[Assignment]:
Filter the entries for the word "Источник". Copy each line in which it occurs.

#### Exercise data ####

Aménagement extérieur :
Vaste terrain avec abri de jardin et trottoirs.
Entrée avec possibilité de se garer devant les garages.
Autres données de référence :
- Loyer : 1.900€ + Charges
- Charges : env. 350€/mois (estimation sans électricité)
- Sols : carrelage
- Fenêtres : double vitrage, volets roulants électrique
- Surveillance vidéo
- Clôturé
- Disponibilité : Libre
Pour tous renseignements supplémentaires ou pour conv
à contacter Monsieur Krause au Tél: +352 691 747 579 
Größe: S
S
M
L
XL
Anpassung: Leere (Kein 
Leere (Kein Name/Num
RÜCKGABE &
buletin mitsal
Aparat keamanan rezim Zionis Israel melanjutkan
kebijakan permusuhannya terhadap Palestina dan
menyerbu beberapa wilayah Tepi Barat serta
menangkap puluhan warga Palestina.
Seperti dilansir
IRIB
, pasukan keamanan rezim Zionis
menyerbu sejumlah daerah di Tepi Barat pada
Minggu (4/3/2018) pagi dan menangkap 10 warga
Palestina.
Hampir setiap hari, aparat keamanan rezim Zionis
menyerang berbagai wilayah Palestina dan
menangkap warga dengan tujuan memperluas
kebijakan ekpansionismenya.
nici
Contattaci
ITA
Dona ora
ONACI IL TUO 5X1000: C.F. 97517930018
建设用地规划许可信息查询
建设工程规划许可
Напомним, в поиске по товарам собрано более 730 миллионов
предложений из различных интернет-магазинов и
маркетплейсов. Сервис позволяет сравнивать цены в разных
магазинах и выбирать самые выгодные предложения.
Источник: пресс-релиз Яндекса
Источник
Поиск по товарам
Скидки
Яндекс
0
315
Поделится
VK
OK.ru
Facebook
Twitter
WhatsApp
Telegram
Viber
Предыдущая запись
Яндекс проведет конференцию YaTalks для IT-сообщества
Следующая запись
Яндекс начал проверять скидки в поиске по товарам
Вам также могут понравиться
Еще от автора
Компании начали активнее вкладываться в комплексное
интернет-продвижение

####
#### Exercise data ####

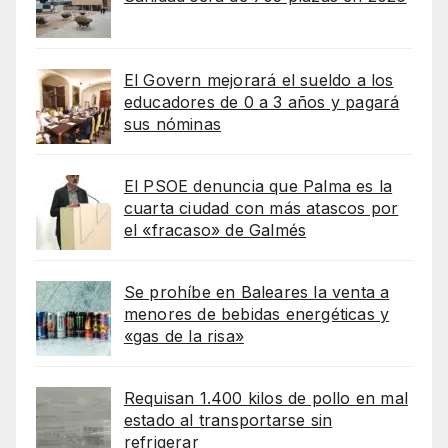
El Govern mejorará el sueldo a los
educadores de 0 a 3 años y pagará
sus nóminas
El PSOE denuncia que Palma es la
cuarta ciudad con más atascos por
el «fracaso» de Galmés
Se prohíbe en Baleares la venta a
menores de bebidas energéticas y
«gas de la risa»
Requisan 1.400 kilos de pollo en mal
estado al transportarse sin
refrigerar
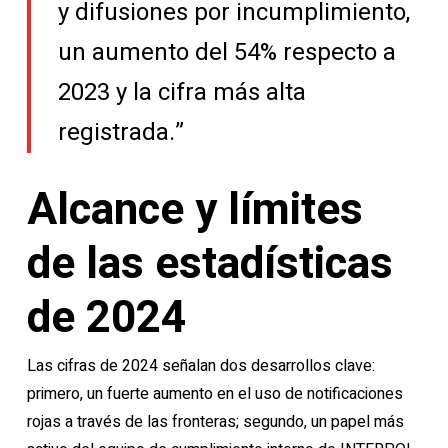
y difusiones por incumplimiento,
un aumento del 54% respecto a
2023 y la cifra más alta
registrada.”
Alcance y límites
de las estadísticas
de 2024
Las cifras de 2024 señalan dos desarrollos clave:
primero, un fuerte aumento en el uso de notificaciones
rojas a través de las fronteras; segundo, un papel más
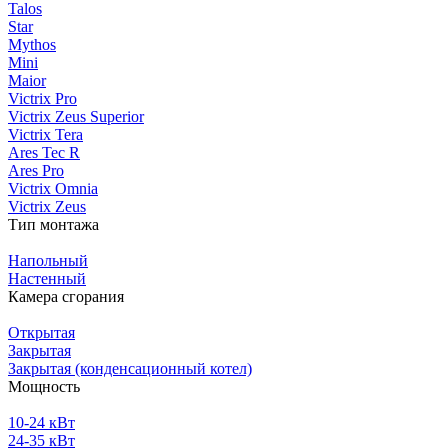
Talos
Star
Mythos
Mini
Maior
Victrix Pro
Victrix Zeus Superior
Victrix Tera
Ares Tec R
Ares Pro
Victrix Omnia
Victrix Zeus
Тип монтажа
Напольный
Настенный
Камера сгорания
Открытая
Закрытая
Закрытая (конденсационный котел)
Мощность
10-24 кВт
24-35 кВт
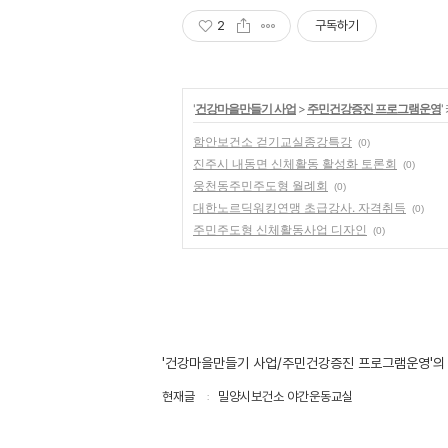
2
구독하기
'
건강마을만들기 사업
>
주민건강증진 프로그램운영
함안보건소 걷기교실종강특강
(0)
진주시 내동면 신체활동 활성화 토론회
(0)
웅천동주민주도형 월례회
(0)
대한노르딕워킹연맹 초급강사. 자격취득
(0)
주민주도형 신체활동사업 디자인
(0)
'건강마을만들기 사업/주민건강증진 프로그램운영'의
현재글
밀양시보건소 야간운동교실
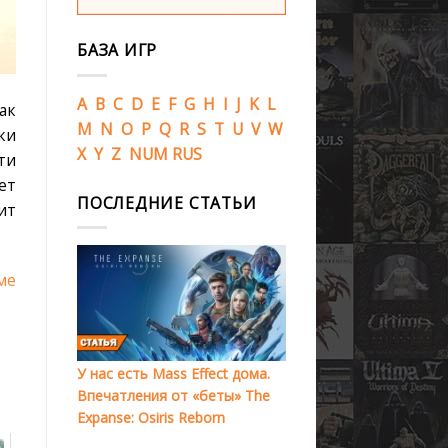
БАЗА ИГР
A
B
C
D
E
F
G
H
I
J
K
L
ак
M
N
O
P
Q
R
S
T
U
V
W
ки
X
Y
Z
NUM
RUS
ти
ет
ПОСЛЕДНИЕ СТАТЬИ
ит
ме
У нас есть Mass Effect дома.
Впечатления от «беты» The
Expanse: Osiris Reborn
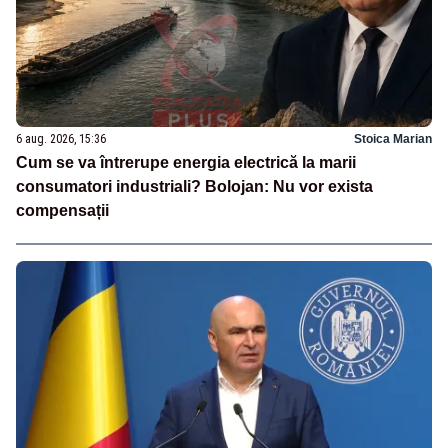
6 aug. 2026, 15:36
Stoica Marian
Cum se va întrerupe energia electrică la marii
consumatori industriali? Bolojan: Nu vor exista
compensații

####

[Solution]:
Источник: пресс-релиз Яндекса
Источник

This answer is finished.